Stored data:

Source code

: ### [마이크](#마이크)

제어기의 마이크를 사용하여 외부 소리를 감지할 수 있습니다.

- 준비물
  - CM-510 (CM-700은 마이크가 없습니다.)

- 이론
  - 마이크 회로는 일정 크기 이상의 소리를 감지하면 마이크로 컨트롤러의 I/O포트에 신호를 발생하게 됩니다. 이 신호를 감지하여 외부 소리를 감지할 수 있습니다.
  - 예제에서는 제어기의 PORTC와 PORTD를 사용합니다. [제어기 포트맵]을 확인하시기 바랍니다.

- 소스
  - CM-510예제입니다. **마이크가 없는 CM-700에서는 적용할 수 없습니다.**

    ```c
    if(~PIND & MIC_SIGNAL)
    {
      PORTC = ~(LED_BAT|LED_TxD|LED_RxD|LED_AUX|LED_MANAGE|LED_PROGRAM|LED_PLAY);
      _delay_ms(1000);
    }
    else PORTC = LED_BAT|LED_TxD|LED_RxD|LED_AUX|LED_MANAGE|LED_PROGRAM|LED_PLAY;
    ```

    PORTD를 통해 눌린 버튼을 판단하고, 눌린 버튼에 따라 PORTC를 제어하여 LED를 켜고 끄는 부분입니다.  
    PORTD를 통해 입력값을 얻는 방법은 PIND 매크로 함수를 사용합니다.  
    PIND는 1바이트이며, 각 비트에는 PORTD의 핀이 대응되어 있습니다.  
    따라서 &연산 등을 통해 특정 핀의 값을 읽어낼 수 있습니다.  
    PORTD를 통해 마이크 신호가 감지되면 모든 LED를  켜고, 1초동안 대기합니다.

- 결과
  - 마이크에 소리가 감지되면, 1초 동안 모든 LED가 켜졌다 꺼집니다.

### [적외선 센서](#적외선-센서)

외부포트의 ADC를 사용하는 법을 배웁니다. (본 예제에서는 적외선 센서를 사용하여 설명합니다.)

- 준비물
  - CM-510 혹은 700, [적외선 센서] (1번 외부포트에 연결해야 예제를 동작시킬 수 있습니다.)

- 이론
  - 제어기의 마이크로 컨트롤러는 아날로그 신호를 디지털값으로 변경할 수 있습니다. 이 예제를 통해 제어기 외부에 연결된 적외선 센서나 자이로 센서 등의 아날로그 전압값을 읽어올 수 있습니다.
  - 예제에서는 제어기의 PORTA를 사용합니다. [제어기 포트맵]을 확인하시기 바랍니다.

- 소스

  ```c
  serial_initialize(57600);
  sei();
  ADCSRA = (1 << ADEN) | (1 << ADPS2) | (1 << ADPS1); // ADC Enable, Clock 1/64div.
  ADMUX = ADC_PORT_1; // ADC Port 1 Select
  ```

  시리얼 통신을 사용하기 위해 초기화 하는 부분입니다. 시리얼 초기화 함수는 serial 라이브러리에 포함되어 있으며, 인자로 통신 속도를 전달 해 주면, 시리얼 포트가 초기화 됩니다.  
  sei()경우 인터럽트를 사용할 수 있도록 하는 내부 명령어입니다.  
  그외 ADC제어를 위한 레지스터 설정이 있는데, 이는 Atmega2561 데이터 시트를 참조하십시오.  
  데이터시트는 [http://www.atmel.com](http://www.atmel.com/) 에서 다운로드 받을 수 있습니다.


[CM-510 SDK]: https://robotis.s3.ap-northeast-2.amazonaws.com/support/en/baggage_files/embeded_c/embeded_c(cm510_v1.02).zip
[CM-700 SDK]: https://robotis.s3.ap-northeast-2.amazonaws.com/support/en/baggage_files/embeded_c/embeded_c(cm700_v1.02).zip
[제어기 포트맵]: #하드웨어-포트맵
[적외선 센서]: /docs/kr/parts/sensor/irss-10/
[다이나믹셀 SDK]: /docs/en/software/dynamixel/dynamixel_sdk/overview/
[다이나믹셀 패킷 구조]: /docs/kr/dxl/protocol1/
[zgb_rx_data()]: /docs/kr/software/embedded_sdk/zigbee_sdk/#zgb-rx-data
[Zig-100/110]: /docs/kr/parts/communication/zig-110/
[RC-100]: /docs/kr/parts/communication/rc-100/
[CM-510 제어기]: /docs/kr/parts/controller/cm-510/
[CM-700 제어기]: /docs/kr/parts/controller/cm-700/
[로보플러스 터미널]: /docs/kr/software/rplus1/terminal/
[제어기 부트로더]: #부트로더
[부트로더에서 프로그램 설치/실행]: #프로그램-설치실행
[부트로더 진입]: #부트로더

§ Description of the task
Repeat, word for word, the lines from the start of the records to the line that contains "[RC-100]: /docs/kr/parts/communication/rc-100/", both of them included, and no others.

§ Task solution
Source code

: ### [마이크](#마이크)

제어기의 마이크를 사용하여 외부 소리를 감지할 수 있습니다.

- 준비물
  - CM-510 (CM-700은 마이크가 없습니다.)

- 이론
  - 마이크 회로는 일정 크기 이상의 소리를 감지하면 마이크로 컨트롤러의 I/O포트에 신호를 발생하게 됩니다. 이 신호를 감지하여 외부 소리를 감지할 수 있습니다.
  - 예제에서는 제어기의 PORTC와 PORTD를 사용합니다. [제어기 포트맵]을 확인하시기 바랍니다.

- 소스
  - CM-510예제입니다. **마이크가 없는 CM-700에서는 적용할 수 없습니다.**

    ```c
    if(~PIND & MIC_SIGNAL)
    {
      PORTC = ~(LED_BAT|LED_TxD|LED_RxD|LED_AUX|LED_MANAGE|LED_PROGRAM|LED_PLAY);
      _delay_ms(1000);
    }
    else PORTC = LED_BAT|LED_TxD|LED_RxD|LED_AUX|LED_MANAGE|LED_PROGRAM|LED_PLAY;
    ```

    PORTD를 통해 눌린 버튼을 판단하고, 눌린 버튼에 따라 PORTC를 제어하여 LED를 켜고 끄는 부분입니다.  
    PORTD를 통해 입력값을 얻는 방법은 PIND 매크로 함수를 사용합니다.  
    PIND는 1바이트이며, 각 비트에는 PORTD의 핀이 대응되어 있습니다.  
    따라서 &연산 등을 통해 특정 핀의 값을 읽어낼 수 있습니다.  
    PORTD를 통해 마이크 신호가 감지되면 모든 LED를  켜고, 1초동안 대기합니다.

- 결과
  - 마이크에 소리가 감지되면, 1초 동안 모든 LED가 켜졌다 꺼집니다.

### [적외선 센서](#적외선-센서)

외부포트의 ADC를 사용하는 법을 배웁니다. (본 예제에서는 적외선 센서를 사용하여 설명합니다.)

- 준비물
  - CM-510 혹은 700, [적외선 센서] (1번 외부포트에 연결해야 예제를 동작시킬 수 있습니다.)

- 이론
  - 제어기의 마이크로 컨트롤러는 아날로그 신호를 디지털값으로 변경할 수 있습니다. 이 예제를 통해 제어기 외부에 연결된 적외선 센서나 자이로 센서 등의 아날로그 전압값을 읽어올 수 있습니다.
  - 예제에서는 제어기의 PORTA를 사용합니다. [제어기 포트맵]을 확인하시기 바랍니다.

- 소스

  ```c
  serial_initialize(57600);
  sei();
  ADCSRA = (1 << ADEN) | (1 << ADPS2) | (1 << ADPS1); // ADC Enable, Clock 1/64div.
  ADMUX = ADC_PORT_1; // ADC Port 1 Select
  ```

  시리얼 통신을 사용하기 위해 초기화 하는 부분입니다. 시리얼 초기화 함수는 serial 라이브러리에 포함되어 있으며, 인자로 통신 속도를 전달 해 주면, 시리얼 포트가 초기화 됩니다.  
  sei()경우 인터럽트를 사용할 수 있도록 하는 내부 명령어입니다.  
  그외 ADC제어를 위한 레지스터 설정이 있는데, 이는 Atmega2561 데이터 시트를 참조하십시오.  
  데이터시트는 [http://www.atmel.com](http://www.atmel.com/) 에서 다운로드 받을 수 있습니다.


[CM-510 SDK]: https://robotis.s3.ap-northeast-2.amazonaws.com/support/en/baggage_files/embeded_c/embeded_c(cm510_v1.02).zip
[CM-700 SDK]: https://robotis.s3.ap-northeast-2.amazonaws.com/support/en/baggage_files/embeded_c/embeded_c(cm700_v1.02).zip
[제어기 포트맵]: #하드웨어-포트맵
[적외선 센서]: /docs/kr/parts/sensor/irss-10/
[다이나믹셀 SDK]: /docs/en/software/dynamixel/dynamixel_sdk/overview/
[다이나믹셀 패킷 구조]: /docs/kr/dxl/protocol1/
[zgb_rx_data()]: /docs/kr/software/embedded_sdk/zigbee_sdk/#zgb-rx-data
[Zig-100/110]: /docs/kr/parts/communication/zig-110/
[RC-100]: /docs/kr/parts/communication/rc-100/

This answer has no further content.